In my current setup my computer has 64 GBs of RAM with 2x 3060s and a 1050 Ti (and this is a very modest setup, previously I owned 2x 3090's with 128 GB of RAM on a AMD Threadripper). I do VFX work and it is a super common thing in the VFX world that the rendering engine uses multiple GPUs at the same time. Redshift for example suggests, the double the amount of total VRAM in your system as RAM if you are going to render individual frames on each GPU. But for rendering one frame with multiple GPUs, it is generally suggested to have the double the amount of VRAM of the GPU with the highest amount of VRAM in your system as RAM.

Anyways, I would be happy to see DT is using all the resources in my computer while exporting multiple photos.

jenshannoschwalm commented 2 years ago

We only have one export pipeline (technically speaking) so one gpu for export while still developing images in darkroom, that's possible. Not your scenario atm.

BTW, what is VFX, only know VFXForth, a Forth system for embedded boards mainly. 😎

eoyilmaz commented 2 years ago

Yeah sorry, that's my bad:

VFX is Visual Effects: https://en.wikipedia.org/wiki/Visual_effects Redshift is a rendering engine running on GPU (and with 3.5 it can also run on CPU): https://www.maxon.net/en/redshift

AxelG-DE commented 2 years ago

Sorry, short OT @eoyilmaz which Mobo can hold such massive GPU setup?
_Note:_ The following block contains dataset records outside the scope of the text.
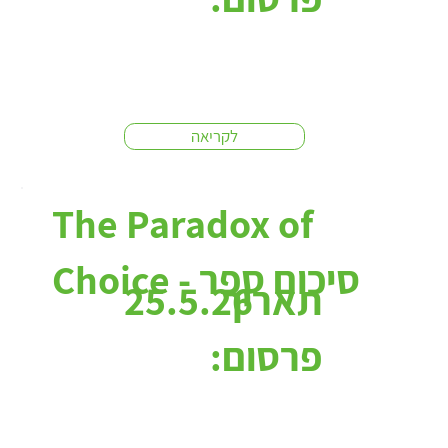
לקריאה
The Paradox of
Choice - סיכום ספר
תאריך
25.5.26
פרסום:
PCIe speed?

@TurboGit I could accept you close with "won't fix (atm)"... What do you think?

eoyilmaz commented 2 years ago

I have an ol ASRock Fatal1ty x399 mothorboard with an old AMD Threadripper 1900x which supports up to 64x PCI-e lanes, before the 2x3090s+1x1050Ti I had 4x1080Ti, sold the 3090s and now using 2x3060 12G's and the 1050Ti 4G.

TurboGit commented 2 years ago

@AxelG-DE : Ok, closing.